The Byzantine Empire had a very strong centralized state. Part of the reason for this at the time was that it existed in a severe, austere post-collapse environment in which it had sharply limited resources and was surrounded by powerful rivals, and much of the empire's remaining power came from its persisting ability to organize and supply itself within the protective shell of Constantinople itself within a more sharply delimited geographical space.
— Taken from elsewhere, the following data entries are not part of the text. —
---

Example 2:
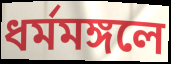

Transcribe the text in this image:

ধর্মমঙ্গলে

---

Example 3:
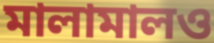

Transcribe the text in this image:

মালামালও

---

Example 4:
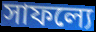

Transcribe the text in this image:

সাফল্যে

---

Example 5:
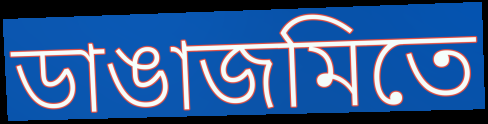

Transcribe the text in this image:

ডাঙাজমিতে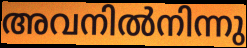
അവനിൽനിന്നു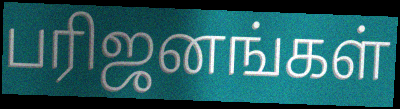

After the expansion of the Arab Caliphates cooled, and their relations with the Persians and the rest of Western Rome normalized, the Byzantines were able to spread out a bit again and regain some breathing room, but it did have to pander to oligarchs to do so, who were regional military powers doing the work of cultivating and fortifying their own regions with their own military forces and holding those regions outside of Constantinople. But the empire was able to keep a pretty tight leash on them, and was very wary of them as political rivals, who depended on the empire to survive in the conditions they found themselves in.
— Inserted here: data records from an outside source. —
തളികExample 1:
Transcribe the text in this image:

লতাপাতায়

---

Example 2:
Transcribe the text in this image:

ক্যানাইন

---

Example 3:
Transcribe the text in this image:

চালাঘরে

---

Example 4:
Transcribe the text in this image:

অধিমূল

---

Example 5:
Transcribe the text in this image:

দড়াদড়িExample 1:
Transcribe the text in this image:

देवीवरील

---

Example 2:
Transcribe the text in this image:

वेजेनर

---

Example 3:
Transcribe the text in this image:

On the other hand, it is very rare that you see the United States even reigning in its oligarchs; on the contrary, it is often led along by them and governs through them and them through it. Historically the US has enjoyed an abundance of defendable land and resources to expand to, and exists in the modern era itself which is typified by an explosion in material wealth, technological advancement, and energy utilization.
The US itself has derived great power from letting the oligarchs run amok: engaging in adventurism first in the frontiers of its own virgin land and then eventually throughout its colonial holdings, and then benefiting from the vast material bounties afforded by them letting loose, and they benefitting in turn from US encouragement and protection.
We've come quite a ways from the initial period when its founders were wary of such things, sentiments which went away pretty quickly anyway, and in our contemporary political culture the power of the oligarchs is a thing to be trusted and celebrated - though this is quickly going away - and that their temporary leashing in the course of the New Deal was somewhat regrettable and mistaken, though of course the liberals will express just the opposite in their pronouncements while engaging wholeheartedly in free trade policy in practice.